Elizabeth, a teacher from T.J.’s residential school, said his coordination had noticeably improved because of these sessions. “He couldn’t buckle [the saddle] at all, and now he can. He needs a little help, but he can do it.”

King, who holds a master’s degree in occupational therapy, clarifies that the “occupation” in occupational therapy “refers to the way in which we spend time and energy. A lot of people hear ‘occupational therapy’ and think ‘jobs.’ But it means the occupation of everyday life. The way we occupy time. If I have a problem that interrupts my ability to be all that I am, I may be helped with occupational therapy to get back on track or become independent.”
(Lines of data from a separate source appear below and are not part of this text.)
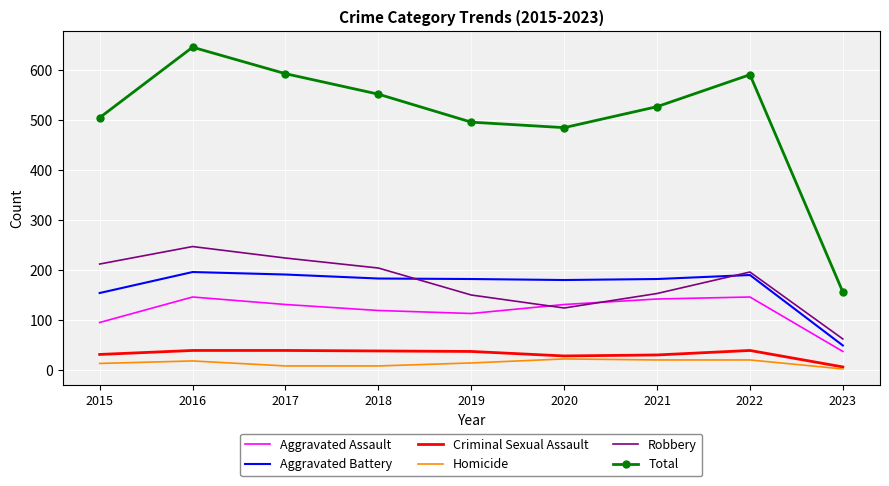

What is the difference between the maximum and minimum values in the Criminal Sexual Assault series?

33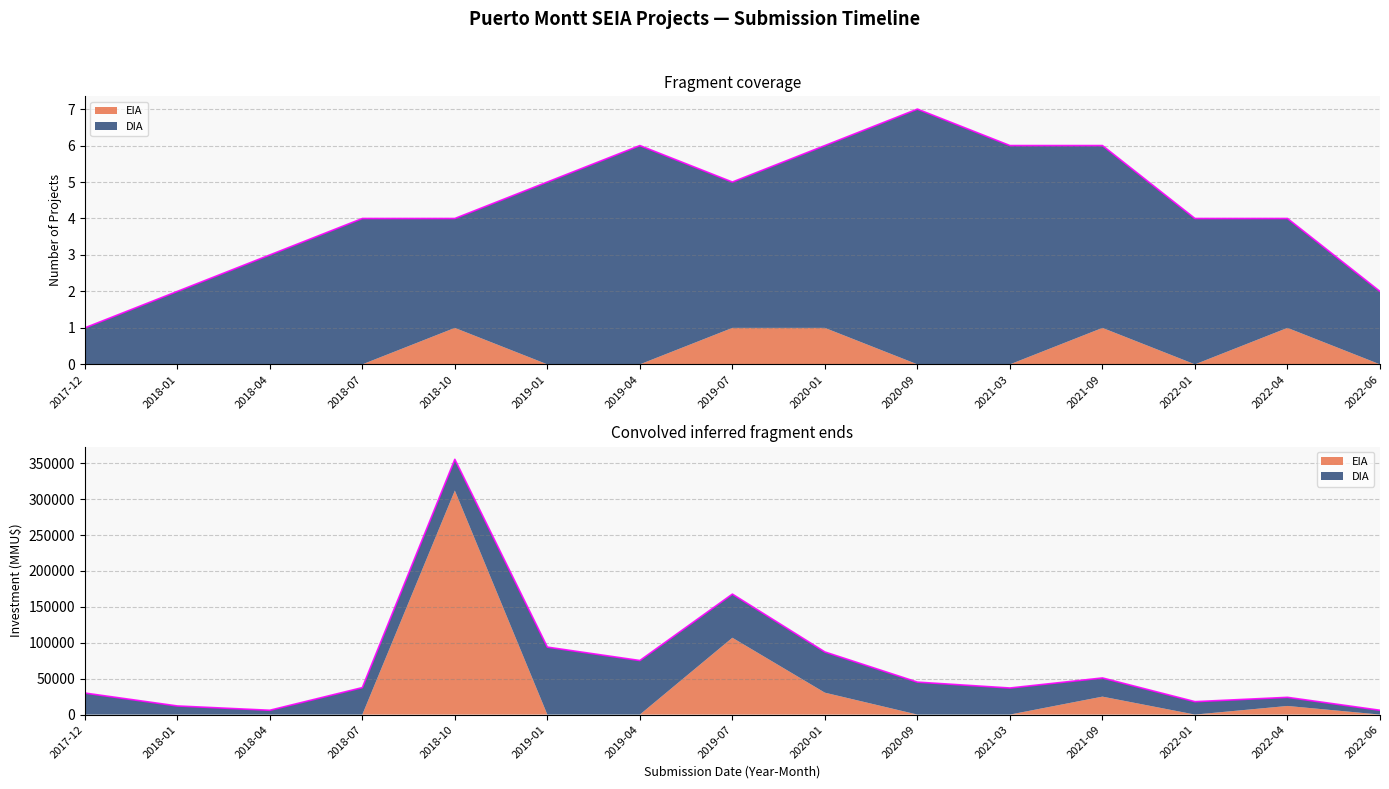

What is the value of the 7th point from the left?

75280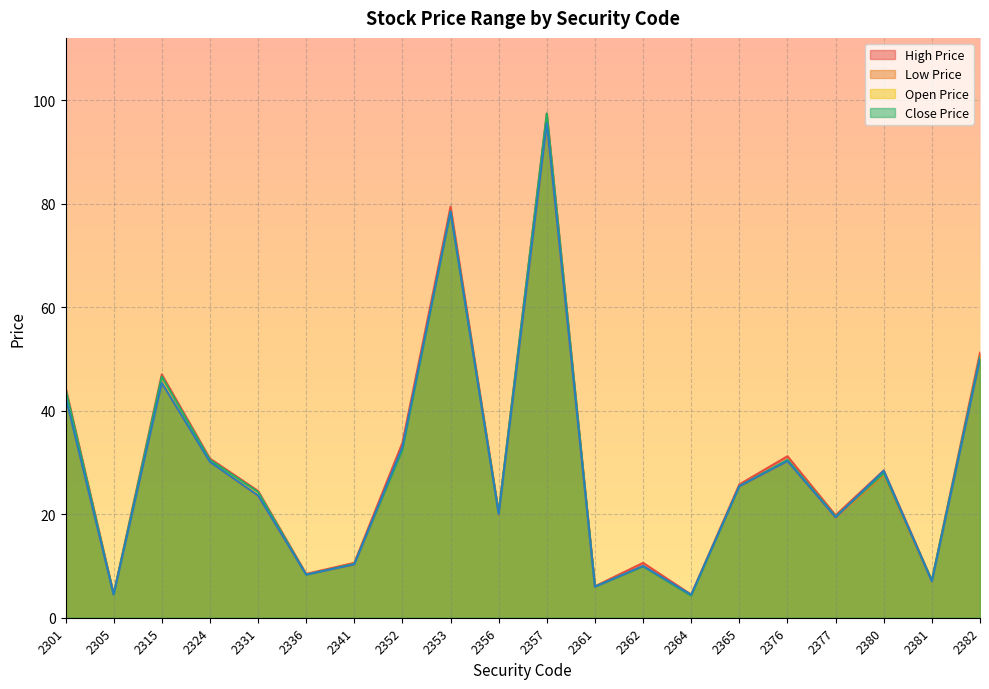

Rank the series at 2356 from lowest to highest value.

Low Price, Close Price, Open Price, High Price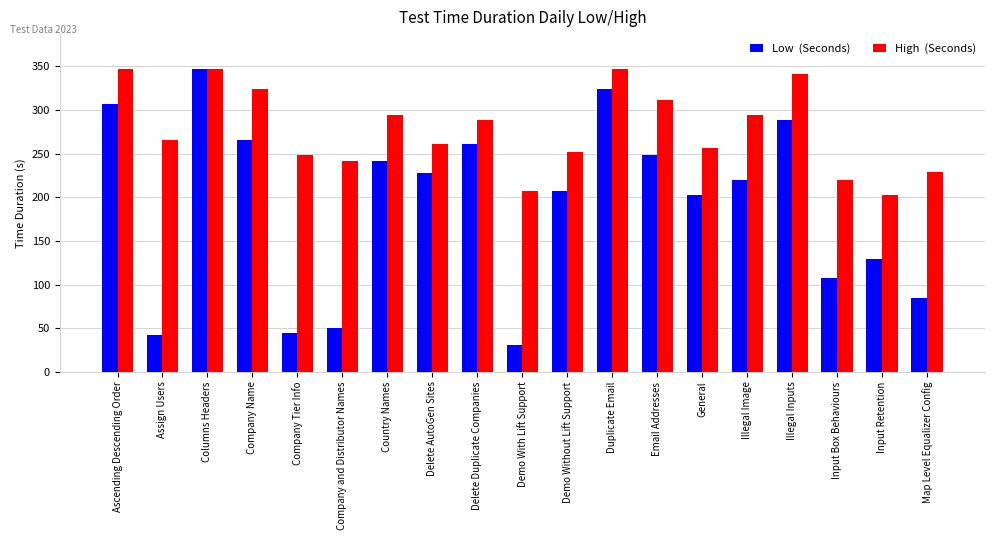

What is the difference between the highest and lowest values at Duplicate Email?

23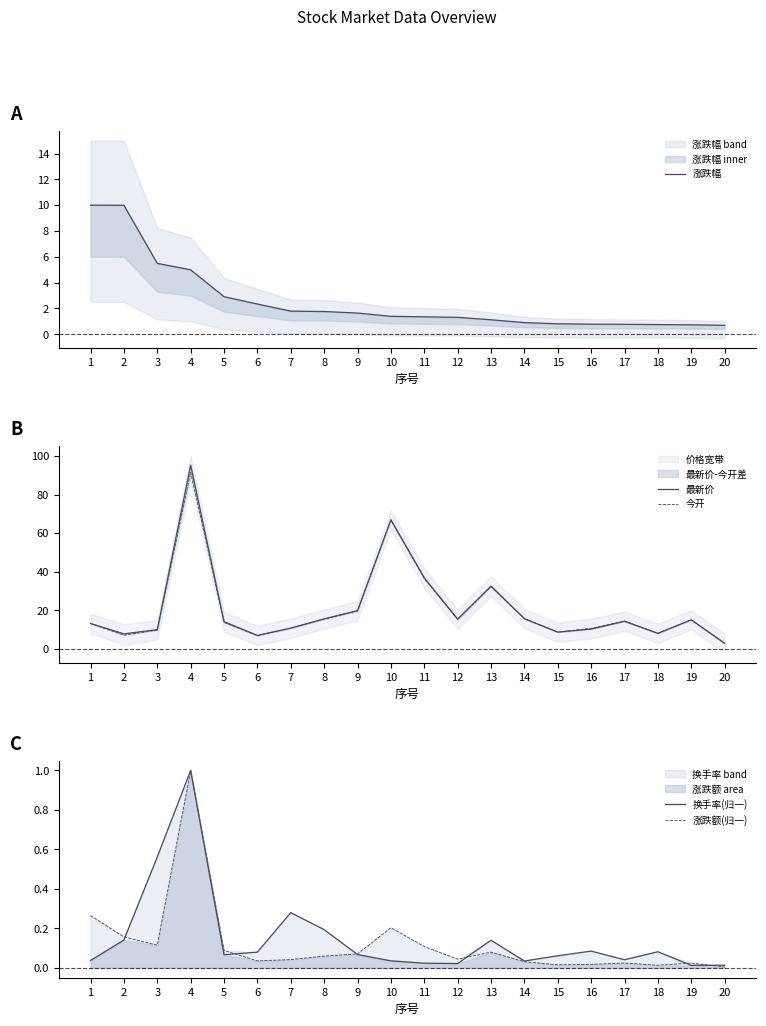

What is the value of the 今开 point at the 7th from the left?

10.7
And independence is relative. It may mean being able to sit up longer in a dentist’s chair, or it may mean becoming more verbal, as in T.J.’s case. “For a lot of occupational therapists,” King continues, “working with certain populations, we are very challenged. What can we do to engage a person? The horse sets up instantaneous engagement. Once T.J. was involved in his tasks on the horse, the perseveration got put aside awhile. For him, that’s big.”

Hippotherapy, as explained by the AHA, works like this: “In the controlled hippotherapy environment, the therapist modifies the horse’s movement and carefully grades sensory input. A foundation is established to improve neurological function and sensory processing. This foundation can be generalized to a wide range of daily activities. The movement of the horse, as the tool, can be compared to other therapy tools such as balls, scooters, or swings. The variability of the horse’s movement, the rhythm, dimensionality, regularity, and the ability of the therapist to modify these movement qualities, is where the horse, as a tool, supersedes the others.”
Improvements in muscle tone, balance, posture, coordination, and motor and cognitive development—as well as emotional well-being—are all proven benefits for a variety of conditions and impairments. There is also that special, unquantifiable human-horse bond.